Naomi Shihab Nye tells about discovering poetry at age six, sharing poetry with young people, and how she came to write "The Lost Parrot."
I started to read poetry at age six, possibly as a refuge from our insulting first-grade textbook—Come, Jane, come. Look, Jane, look. I thought, "Were there ever duller people in the world? You have to tell them to look at things? Why weren't they looking to begin with?"
Poets I loved early on: Carl Sandburg, Langston Hughes, Emily Dickinson (very mysterious), William Blake (my second-grade teacher urged us to memorize his "Songs of Innocence"), Walter de la Mare, Rachel Field, Rabindranath Tagore.
I started to write poetry then too, and I sent my first poems to children's magazines by age seven. Wee Wisdom, a magazine that still exists, published the first one about my cat Cricket. I got to read the poem over the school intercom, which seemed very space-age in those days.
You could write about anything, which seemed fabulous to me. The field was rich and wide open. Actually, the process of writing was much more exciting than the moment of seeing something in print. Writing was another way of thinking, but better, because your thoughts unfolded right there in front of you, and you could go back to them. Often, writing also felt like another kind of friend—a patient companion—you could tell anything to. It would not betray or abandon you.

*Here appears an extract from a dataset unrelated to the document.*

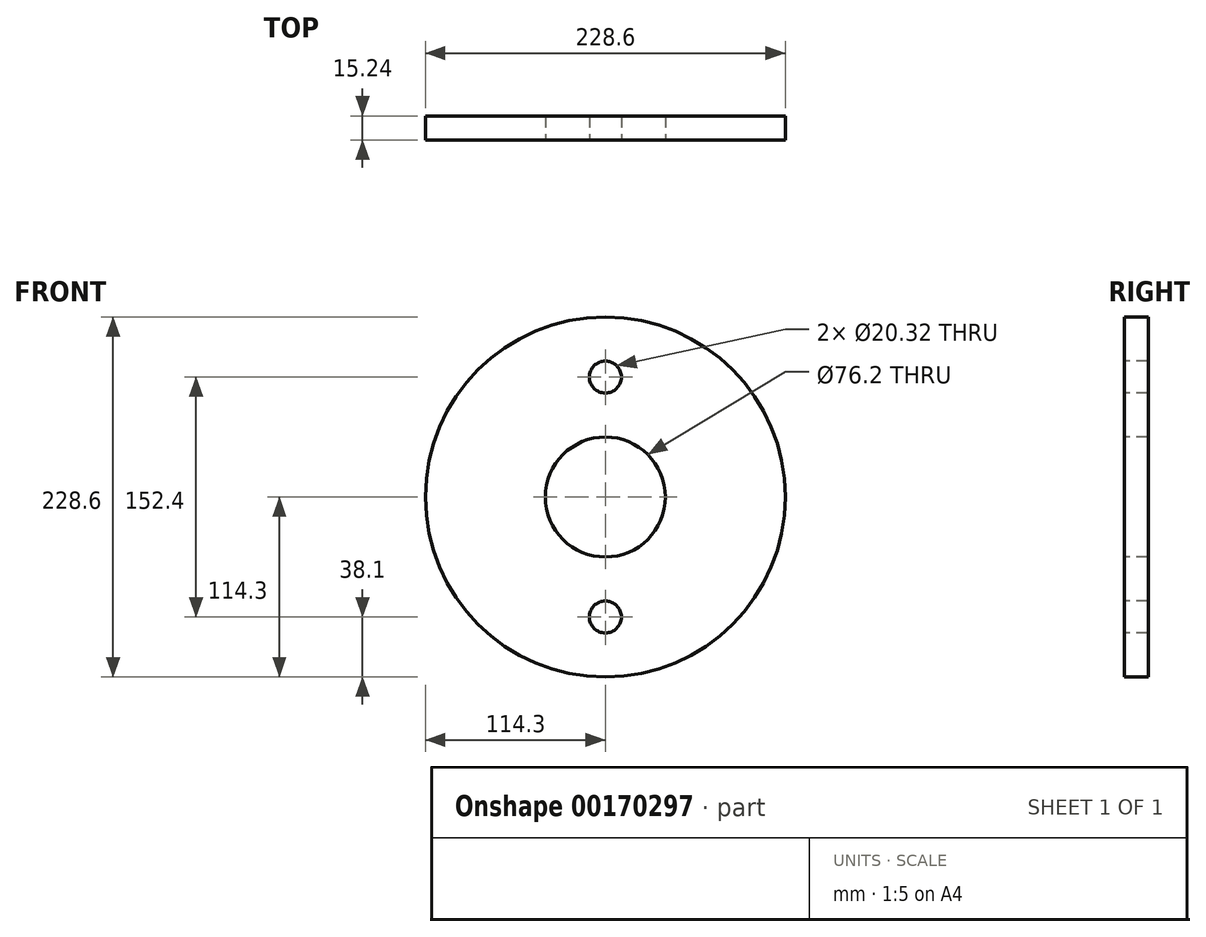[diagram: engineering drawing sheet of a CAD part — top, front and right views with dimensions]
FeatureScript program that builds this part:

After college, I worked as a poet-in-the-schools, visiting schools all over my city and state, encouraging students to explore the material of their own lives through words.
"The Lost Parrot" was written for a real boy named Carlos in San Antonio (a third-grader) after I had been working with children and their writing for a few years. A "dream-poem" is a poem in which a writer follows images that first come to him or her through dreaming—whether while sleeping or during a wakeful state. These can be kooky things, impossible things, wished-for things. (Poets think daydreaming is very important.)
I urged students not to write that they had woken up in the last line. "Stay in the dream," I said. I urged them to experiment with as many images as they could, describing them so readers could picture them too.
Carlos, however, had only one image and one subject, as the poem suggests.
I couldn't stop thinking of him after I left his classroom. I kept looking for his parrot in the trees. Just recently a woman sent me a poem in which she says she found his parrot and raised it for years. I just wish we could find him to tell him.